Protecting yourself against glaucoma
Even though the risks of glaucoma aren't fully understood, remembering these tips can help you protect yourself and your family against it:
- People at higher risk include African Americans age 40 and older, everyone over age 60, especially Mexican Americans, and those with a family history of the disease.
- Because glaucoma often has no symptoms in its early stages, people at higher risk should have a comprehensive dilated eye exam every one to two years.
- With early detection and treatment, it is possible to slow progression of the disease and preserve vision.
Monday, January 20, 2014
January is Glaucoma Awareness Month
Glaucoma, the “Sneak Thief of Sight,” May Strike Without Pain or Other Symptoms
The Oregon Optometric Physicians Association Offers Advice to Help Protect Against Vision Loss - Washington, DC (12/31/13)
January is National Glaucoma Awareness Month and the American Optometric Association (AOA) is urging people of all ages to take control of their eye health through early detection to help minimize the risk of developing glaucoma.
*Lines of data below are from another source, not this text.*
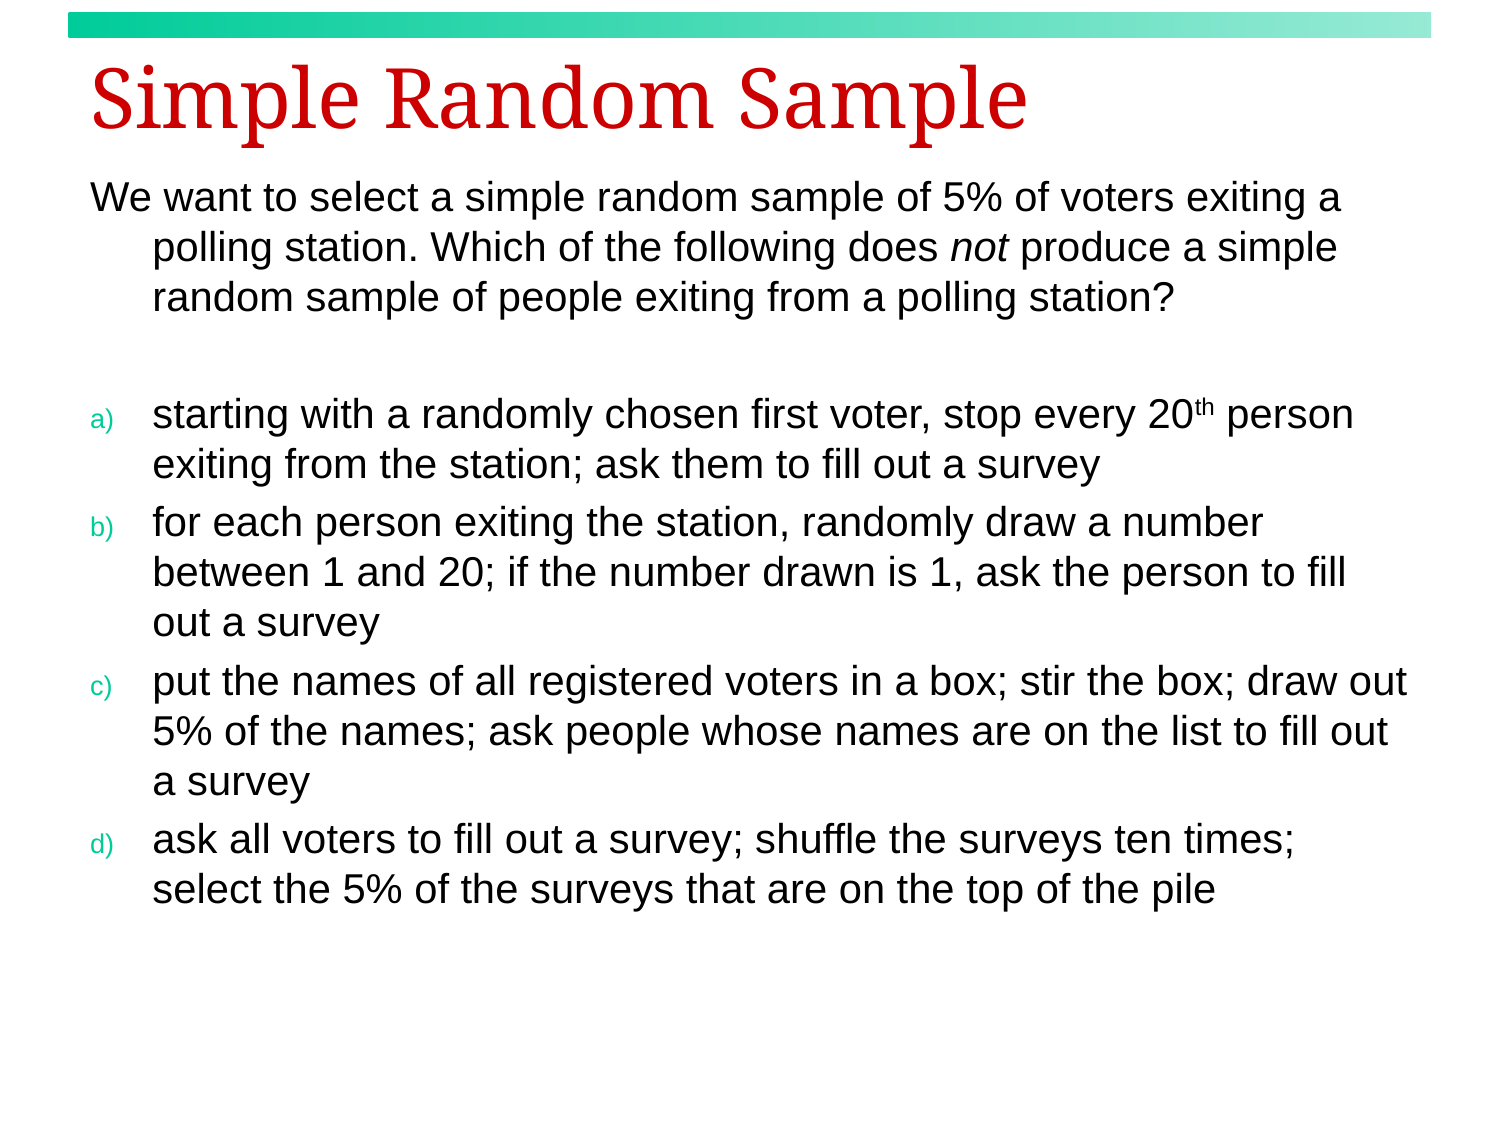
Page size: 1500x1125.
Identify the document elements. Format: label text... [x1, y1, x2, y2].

list We want to select a simple random sample of 5% of voters exiting a polling station. Which of the following does not produce a simple random sample of people exiting from a polling station? starting with a randomly chosen first voter, stop every 20th person exiting from the station; ask them to fill out a survey for each person exiting the station, randomly draw a number between 1 and 20; if the number drawn is 1, ask the person to fill out a survey put the names of all registered voters in a box; stir the box; draw out 5% of the names; ask people whose names are on the list to fill out a survey ask all voters to fill out a survey; shuffle the surveys ten times; select the 5% of the surveys that are on the top of the pile [74, 162, 1426, 1088]
title Simple Random Sample [74, 37, 1426, 162]
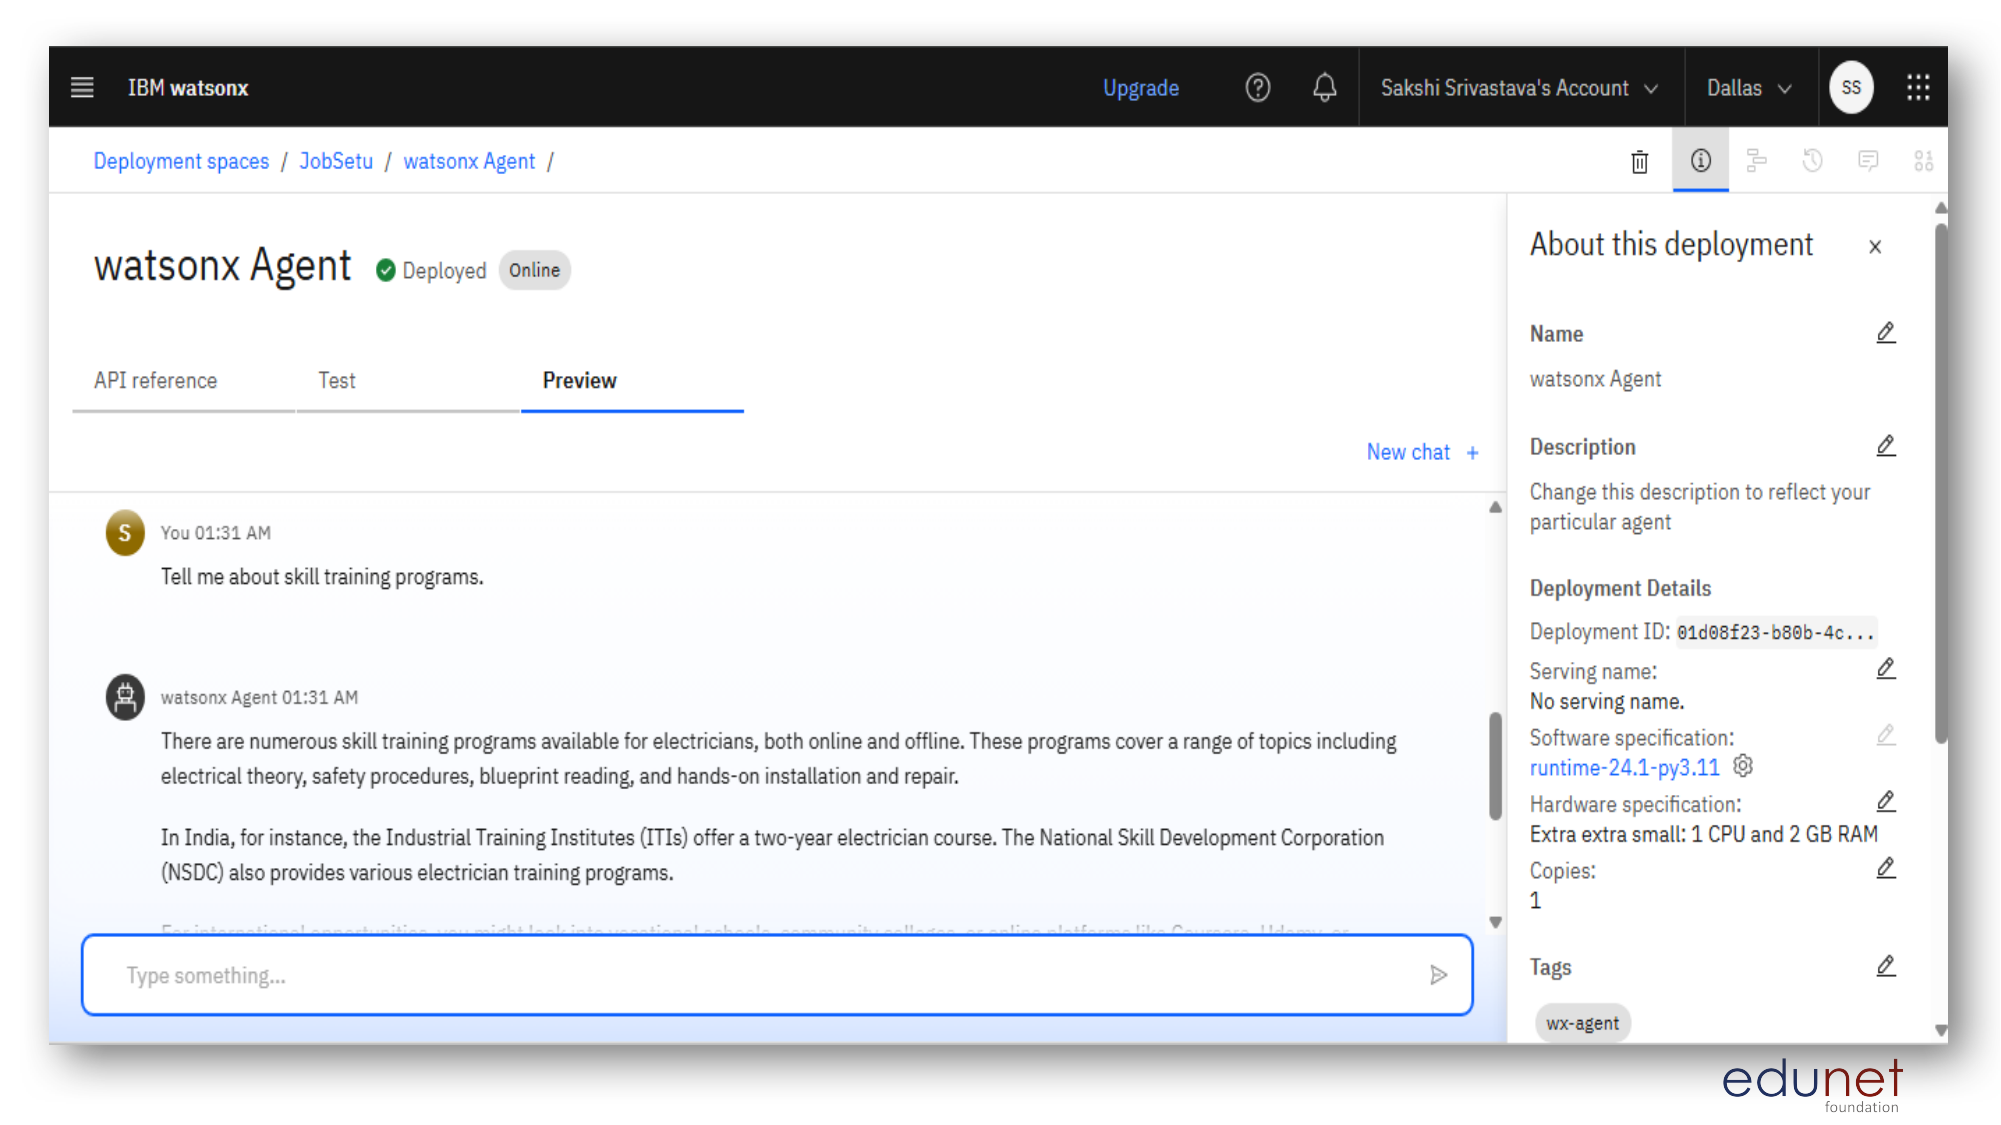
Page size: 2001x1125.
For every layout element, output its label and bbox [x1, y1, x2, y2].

picture [1719, 1061, 1905, 1116]
picture [48, 46, 1948, 1046]
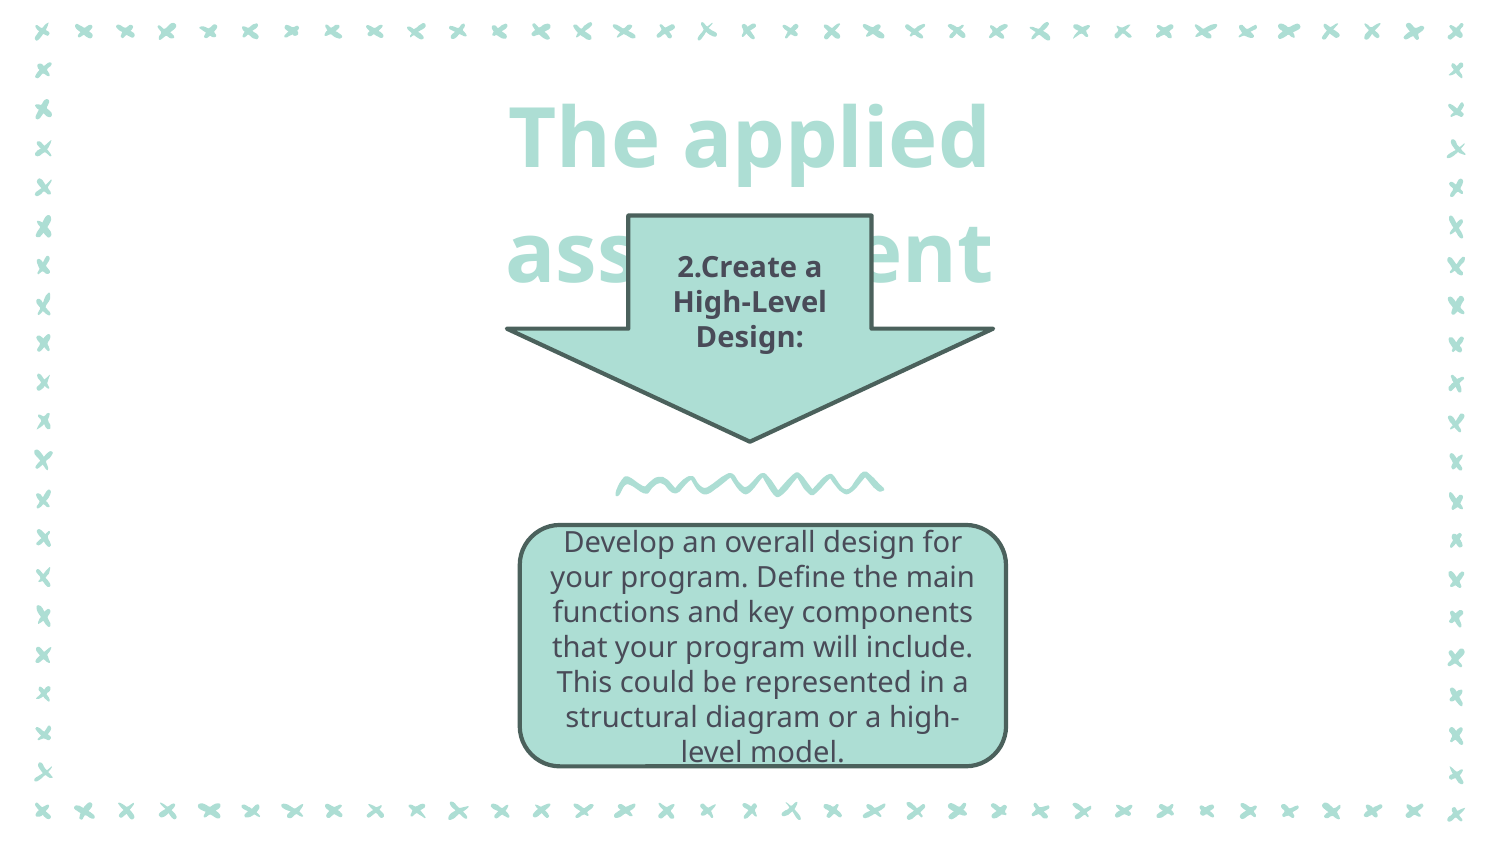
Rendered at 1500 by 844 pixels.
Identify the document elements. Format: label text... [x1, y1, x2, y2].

Glaucoma leads to progressive damage to the optic nerve and a loss of nerve tissue resulting in loss of vision.
Currently, 2.7 million people in the United States over age 40 have glaucoma, one of the leading causes of blindness in the U.S., yet understanding and awareness of the disease is still relatively low. According to data from the AOA’s 2013 American EyeQ® consumer survey, Americans do not fully understand glaucoma:
● 72 percent think glaucoma has early warning signs—it does not –only a comprehensive eye exam administered by an eye doctor can detect the disease
● 86 percent don’t know what part of vision glaucoma affects— progressive deterioration to peripheral vision making it hard to see
● 47 percent think glaucoma is preventable—it is not preventable but it may be treated and progression can be slowed if it is detected and treated early
“Yearly, comprehensive eye exams play a critical role in detection and treatment of glaucoma,” said Robert Bittel, O.D., Chair of the AOA’s Health Promotion Committee. “Dilated eye exams allow eye doctors to thoroughly examine the pressure and nerves inside the eyes for potential signs of the disease. Early detection, prompt treatment and regular monitoring can help control glaucoma, and therefore, reduce the chances of progressive vision loss.”
Americans are also unaware if they are at risk for developing glaucoma: only 13 percent of Americans know that a person’s race could place them at a higher risk of developing glaucoma. According to the Glaucoma Research Foundation, glaucoma is six to eight times more common in African Americans than Caucasians. Additional factors that can increase the risk of developing glaucoma include those who have a family history of glaucoma, hypothyroidism, are over age 60 or individuals who have had severe eye trauma.
Treatment for glaucoma includes prescription eye drops and medicines to lower pressure in the eyes. In some cases, laser treatment or surgery may be effective in reducing pressure.
In addition to regular, comprehensive eye exams, the AOA recommends incorporating a few tips to help maintain overall eye health and clear, comfortable vision:
● Eat green, leafy vegetables and foods rich in nutrients like beta carotene, vitamin C and zinc to protect eyes from disease.
● Stop smoking and cut down on alcohol and caffeine when possible. .
● If you work in front of a computer, practice the 20/20 rule: every 20 minutes, take a 20 second break to help avoid eye strain and computer vision syndrome.
● Wear sunglasses with UVA and UVB protection year round.
● See your optometrist if you are experiencing stinging, itchy, or scratchy eyes, excessive tearing, or any eye discomfort or reduced vision; he or she may recommend artificial tears or tear substitutes, or prescribe medication.